Thousands of plant species live in freshwater habitats around the world: along edges, on the surface, or at the bottom of shallow lakes and ponds; in temporarily flooded low areas and meadows; at seeps and springs (cienegas) in hill or mountain regions; in flowing water of streams and rivers; rooted in waterlogged soils; and along any other natural or human-produced drainage system. “Freshwater wetlands” occur from below sea level to some very lofty alpine habitats, where water may persist throughout the year or where it can be very ephemeral. Normally we classify a freshwater wetland as a place where at least half of the species found there are truly aquatic plant species.
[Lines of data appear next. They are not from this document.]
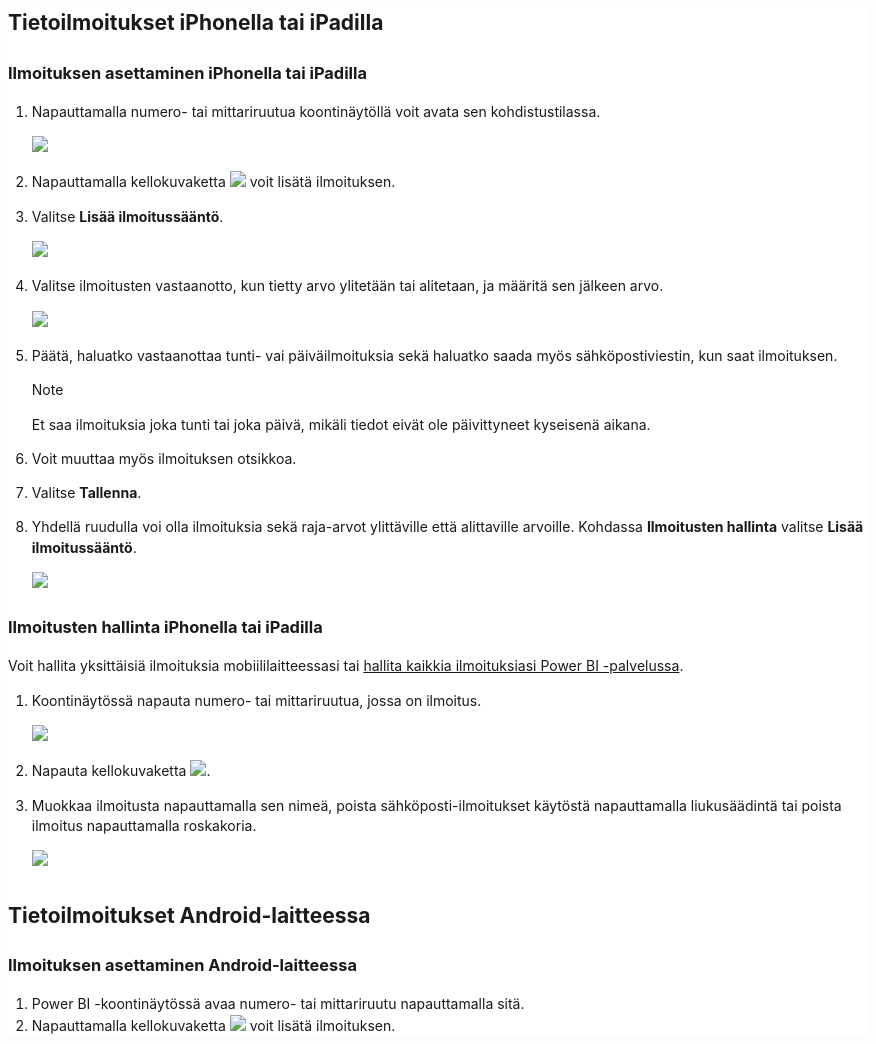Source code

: ## <a name="data-alerts-on-an-iphone-or-ipad"></a>Tietoilmoitukset iPhonella tai iPadilla
### <a name="set-an-alert-on-an-iphone-or-ipad"></a>Ilmoituksen asettaminen iPhonella tai iPadilla
1. Napauttamalla numero- tai mittariruutua koontinäytöllä voit avata sen kohdistustilassa.  
   
   ![](media/mobile-set-data-alerts-in-the-mobile-apps/power-bi-iphone-card-visual.png)
2. Napauttamalla kellokuvaketta ![](media/mobile-set-data-alerts-in-the-mobile-apps/power-bi-iphone-alert-icon.png) voit lisätä ilmoituksen.  
3. Valitse **Lisää ilmoitussääntö**.
   
   ![](media/mobile-set-data-alerts-in-the-mobile-apps/power-bi-iphone-add-alert-rule.png)
4. Valitse ilmoitusten vastaanotto, kun tietty arvo ylitetään tai alitetaan, ja määritä sen jälkeen arvo.
   
   ![](media/mobile-set-data-alerts-in-the-mobile-apps/power-bi-iphone-set-alert-threshold.png)
5. Päätä, haluatko vastaanottaa tunti- vai päiväilmoituksia sekä haluatko saada myös sähköpostiviestin, kun saat ilmoituksen.
   
   > [!NOTE]
   > Et saa ilmoituksia joka tunti tai joka päivä, mikäli tiedot eivät ole päivittyneet kyseisenä aikana.
   > 
   > 
6. Voit muuttaa myös ilmoituksen otsikkoa.
7. Valitse **Tallenna**.
8. Yhdellä ruudulla voi olla ilmoituksia sekä raja-arvot ylittäville että alittaville arvoille. Kohdassa **Ilmoitusten hallinta** valitse **Lisää ilmoitussääntö**.
   
   ![](media/mobile-set-data-alerts-in-the-mobile-apps/power-bi-iphone-add-another-alert-rule.png)

### <a name="manage-alerts-on-your-iphone-or-ipad"></a>Ilmoitusten hallinta iPhonella tai iPadilla
Voit hallita yksittäisiä ilmoituksia mobiililaitteessasi tai [hallita kaikkia ilmoituksiasi Power BI -palvelussa](service-set-data-alerts.md).

1. Koontinäytössä napauta numero- tai mittariruutua, jossa on ilmoitus.  
   
   ![](media/mobile-set-data-alerts-in-the-mobile-apps/power-bi-iphone-card-visual.png)
2. Napauta kellokuvaketta ![](media/mobile-set-data-alerts-in-the-mobile-apps/power-bi-iphone-has-alert-icon.png).  
3. Muokkaa ilmoitusta napauttamalla sen nimeä, poista sähköposti-ilmoitukset käytöstä napauttamalla liukusäädintä tai poista ilmoitus napauttamalla roskakoria.
   
    ![](media/mobile-set-data-alerts-in-the-mobile-apps/power-bi-iphone-edit-delete-alert.png)

## <a name="data-alerts-on-an-android-device"></a>Tietoilmoitukset Android-laitteessa
### <a name="set-an-alert-on-an-android-device"></a>Ilmoituksen asettaminen Android-laitteessa
1. Power BI -koontinäytössä avaa numero- tai mittariruutu napauttamalla sitä.  
2. Napauttamalla kellokuvaketta ![](media/mobile-set-data-alerts-in-the-mobile-apps/power-bi-android-alert-icon.png) voit lisätä ilmoituksen.  
   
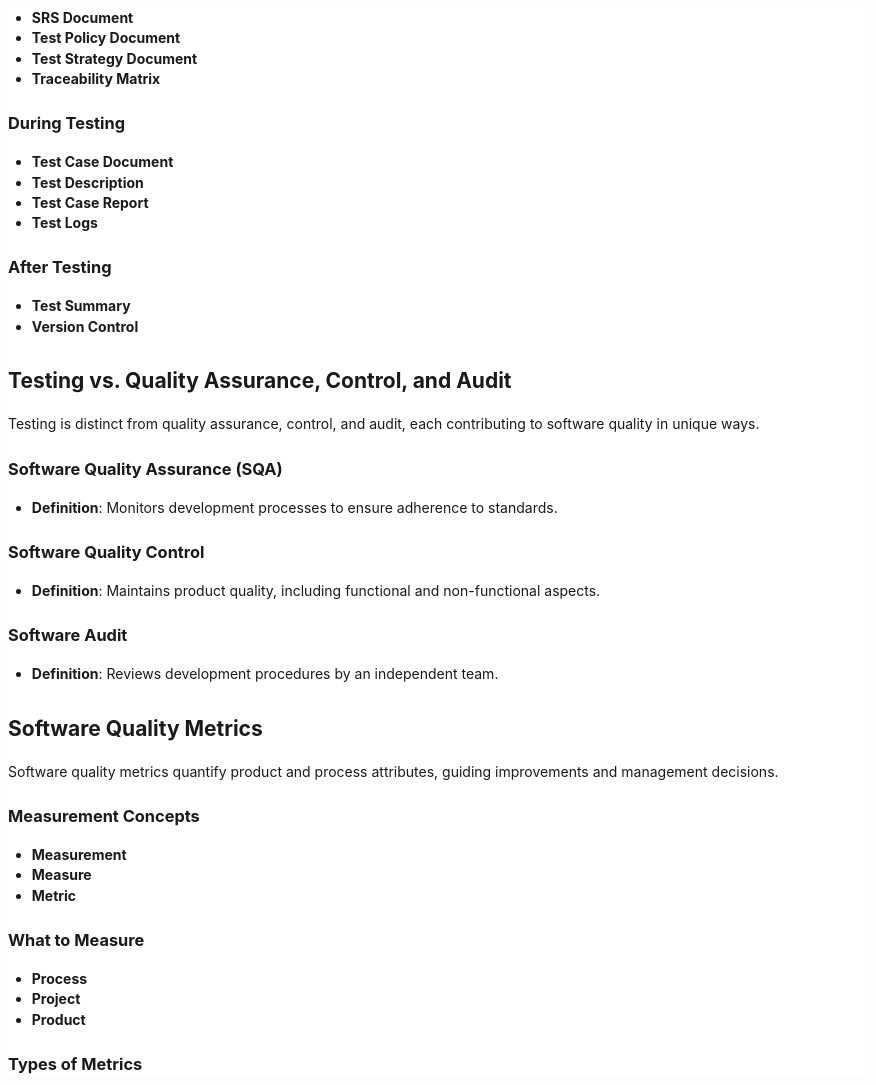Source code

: * **SRS Document**
* **Test Policy Document**
* **Test Strategy Document**
* **Traceability Matrix**

### During Testing

* **Test Case Document**
* **Test Description**
* **Test Case Report**
* **Test Logs**

### After Testing

* **Test Summary**
* **Version Control**

## Testing vs. Quality Assurance, Control, and Audit

Testing is distinct from quality assurance, control, and audit, each contributing to software quality in unique ways.

### Software Quality Assurance (SQA)

* **Definition**: Monitors development processes to ensure adherence to standards.

### Software Quality Control

* **Definition**: Maintains product quality, including functional and non-functional aspects.

### Software Audit

* **Definition**: Reviews development procedures by an independent team.

## Software Quality Metrics

Software quality metrics quantify product and process attributes, guiding improvements and management decisions.

### Measurement Concepts

* **Measurement**
* **Measure**
* **Metric**

### What to Measure

* **Process**
* **Project**
* **Product**

### Types of Metrics
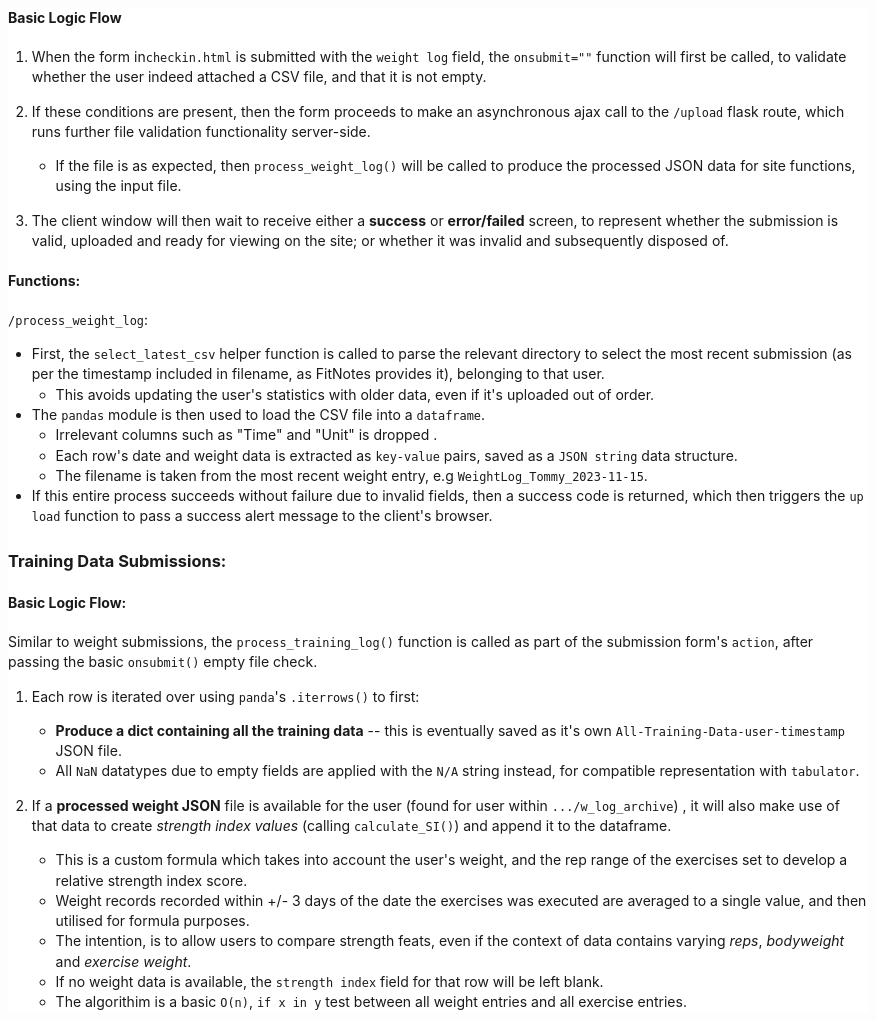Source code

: #### Basic Logic Flow
1. When the form in`checkin.html` is submitted with the `weight log` field, the `onsubmit=""` function will first be called, to validate whether the user indeed attached a CSV file, and that it is not empty. 

2. If these conditions are present, then the form proceeds to make an asynchronous ajax call to the  `/upload` flask route, which runs further file validation functionality server-side.
	- If the file is as expected, then `process_weight_log()` will be called to produce the processed JSON data for site functions, using the input file. 

3. The client window will then wait to receive either a **success** or **error/failed** screen, to represent whether the submission is valid, uploaded and ready for viewing on the site; or whether it was invalid and subsequently disposed of. 

#### Functions: 
`/process_weight_log`: 
- First, the `select_latest_csv` helper function is called to parse the relevant directory to select the most recent submission (as per the timestamp included in filename, as FitNotes provides it), belonging to that user. 
	- This avoids updating the user's statistics with older data, even if it's uploaded out of order. 
- The `pandas` module is then used to load the CSV file into a `dataframe`.
	- Irrelevant columns such as "Time" and "Unit" is dropped .
	- Each row's date and weight data is extracted as `key-value` pairs, saved as a `JSON string` data structure.
	- The filename is taken from the most recent weight entry, e.g `WeightLog_Tommy_2023-11-15`. 
- If this entire process succeeds without failure due to invalid fields, then a success code is returned, which then triggers the `upload` function to pass a success alert message to the client's browser. 



### Training Data Submissions:
#### Basic Logic Flow:
Similar to weight submissions, the `process_training_log()` function is called as part of the submission form's `action`, after passing the basic `onsubmit()` empty file check. 

1. Each row is iterated over using  `panda`'s `.iterrows()` to first:
	- **Produce a dict containing all the training data** -- this is eventually saved as it's own `All-Training-Data-user-timestamp` JSON file.
	- All `NaN` datatypes due to empty fields are applied with the `N/A` string instead, for compatible representation with `tabulator`. 

2. If a **processed weight JSON** file is available for the user (found for user within `.../w_log_archive`) , it will also make use of that data to create *strength index values* (calling `calculate_SI()`) and append it to the dataframe.
	- This is a custom formula which takes into account the user's weight, and the rep range of the exercises set to develop a relative strength index score.
	- Weight records recorded within +/- 3 days of the date the exercises was executed are averaged to a single value, and then utilised for formula purposes. 
	- The intention, is to allow users to compare strength feats, even if the context of data contains varying *reps*, *bodyweight* and *exercise weight*. 
	- If no weight data is available, the `strength index` field for that row will be left blank. 
	- The algorithim is a basic `O(n)`, `if x in y` test between all weight entries and all exercise entries.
Many species of aquatic plants are essentially cosmopolitan, meaning that they are widely distributed around the world. Some of the widest distributions are attributable to human activities. Humans have accidentally (sometimes intentionally) transported seeds, fruits, or vegetative clones from one pond or watershed to another, but many of the cosmopolitan distributions are attributable instead to birds, particularly waterfowl, which inadvertently transport the plant propagules when lodged in their features or trapped in mud on the feet.
Characteristics of a Freshwater Environment
Water is plentiful, at least during the growing season.
PFD (wavelengths of sunlight used for photosynthesis) is low for submerged leaves, because light penetration through the water column is very much reduced. At the water surface there often is unobstructed full sun for a photosynthetic organ floating, and an emergent canopy may intercept high PFD.
Concentration of carbon dioxide dissolved in water is low (higher in water strongly acidic or strongly basic than in neutral pH solutions).
Oxygen concentration of oxygen in the water and in thick tissues of the underwater plant is low.
Minerals and nutrients are scarce or dilute within the water medium, as compared with drier soil.
Moving water (currents and waves) can be damaging to the organs of the plant.